Tuesday, December 18, 2018

Q&A with Lydia Kiesling


Lydia Kiesling is the author of the new novel The Golden State. She is the editor of The Millions, and her work has appeared in a variety of publications, including The New York Times Magazine and The Guardian. She lives in San Francisco.

Q: How did you come up with the idea for The Golden State and for your character Daphne?

A: I was very interested in describing the experience of being alone with a small child, and to try and narrate what that does to your thought processes. 

Daphne is not me, but I tried to imagine a person with more or less my temperament, in a much more straitened set of circumstances. Specially, someone who didn't have her child's father there, and someone with a support network of family or friends around.

Daphne is very much a lone wolf, as my editor put it, but even lone wolves sometimes need assistance when they are raising children.

Q: One of the themes the book deals with is immigration. Why did you choose that as a topic to include in the novel, and how do you feel your characters' situation resonates with recent headlines?

A: I had friends of friends who went through an immigration experience that was similar to the one in the book.

I was very struck, watching them move through our immigration system, by the combination of inefficiency and malevolence that characterized their experience. They had some bad luck, but in some ways the system seemed designed to maximize opportunities for bad luck.

The family in the novel is being separated in a much less violent way than the very literal separations that are occurring at our border right now.
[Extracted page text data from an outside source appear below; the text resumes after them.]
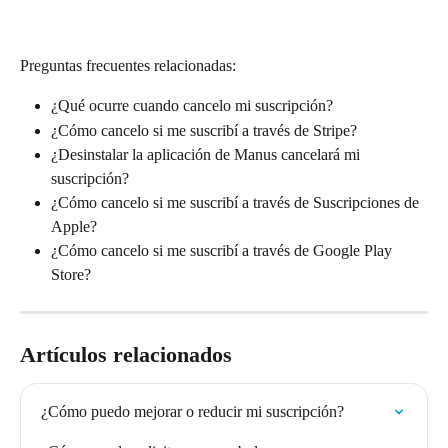
Preguntas frecuentes relacionadas:
¿Qué ocurre cuando cancelo mi suscripción?
¿Cómo cancelo si me suscribí a través de Stripe?
¿Desinstalar la aplicación de Manus cancelará mi 
suscripción?
¿Cómo cancelo si me suscribí a través de Suscripciones de 
Apple?
¿Cómo cancelo si me suscribí a través de Google Play 
Store?
Artículos relacionados
¿Cómo puedo mejorar o reducir mi suscripción?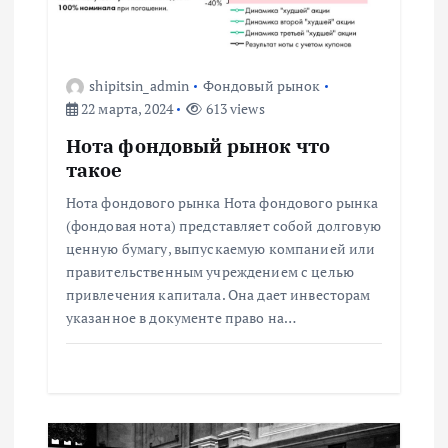
и
я
shipitsin_admin
Фондовый рынок
п
22 марта, 2024
613 views
Нота фондовый рынок что
о
такое
Нота фондового рынка Нота фондового рынка
з
(фондовая нота) представляет собой долговую
ценную бумагу, выпускаемую компанией или
а
правительственным учреждением с целью
привлечения капитала. Она дает инвесторам
п
указанное в документе право на…
и
с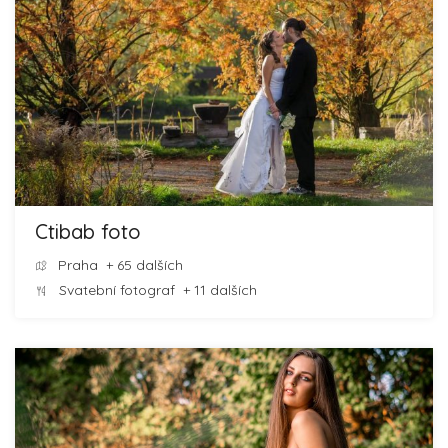
Ctibab foto
Praha
+ 65 dalších
Svatební fotograf
+ 11 dalších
But it is still a separation--our policy is not built around keeping families together, and the policies have only become more aggressive and punitive.
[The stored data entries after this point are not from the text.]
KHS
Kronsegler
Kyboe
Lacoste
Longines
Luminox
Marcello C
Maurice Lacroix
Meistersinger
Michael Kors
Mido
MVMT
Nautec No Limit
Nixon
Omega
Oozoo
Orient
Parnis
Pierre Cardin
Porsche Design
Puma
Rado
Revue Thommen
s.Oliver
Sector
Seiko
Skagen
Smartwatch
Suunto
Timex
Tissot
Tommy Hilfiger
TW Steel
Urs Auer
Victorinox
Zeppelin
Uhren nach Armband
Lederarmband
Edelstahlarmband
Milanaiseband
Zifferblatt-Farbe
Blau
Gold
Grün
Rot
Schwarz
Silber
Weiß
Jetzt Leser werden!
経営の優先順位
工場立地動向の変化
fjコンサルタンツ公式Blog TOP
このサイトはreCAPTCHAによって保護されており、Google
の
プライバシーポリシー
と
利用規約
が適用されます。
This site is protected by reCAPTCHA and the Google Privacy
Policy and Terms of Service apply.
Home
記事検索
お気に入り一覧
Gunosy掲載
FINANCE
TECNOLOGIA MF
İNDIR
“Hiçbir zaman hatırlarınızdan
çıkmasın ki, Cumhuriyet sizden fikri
Q: How was the novel's title chosen, and what does it signify for you?

A: Funnily enough, it's not my original title for the novel, but after a lot of discussion with my agent I came around to thinking of it as the most appropriate title for the book.

There's some irony built into it. I think that time spent with your child can be some of the best time you will have in life, full stop. But there is a lot of tedium and sometimes misery built into child-rearing, even in relatively comfortable circumstances. I know women who feel a lot of guilt that they aren't enjoying every minute with their kids.

In the same way, California is often positioned as a kind of paradise in American culture, a place you go to start over, but it has a lot of pain built into it, and a lot of very serious political divisions, in its history and today.

Q: Did you know how the novel would end before you started writing it, or did you make many changes along the way?

A: I didn't!  I wasn't sure what was going to happen until I was about halfway through, something that gave me great anxiety. 

Q: What are you working on now?

A: I'm working on another novel, one that's very different both in content and voice!  This one will have a lot more punctuation!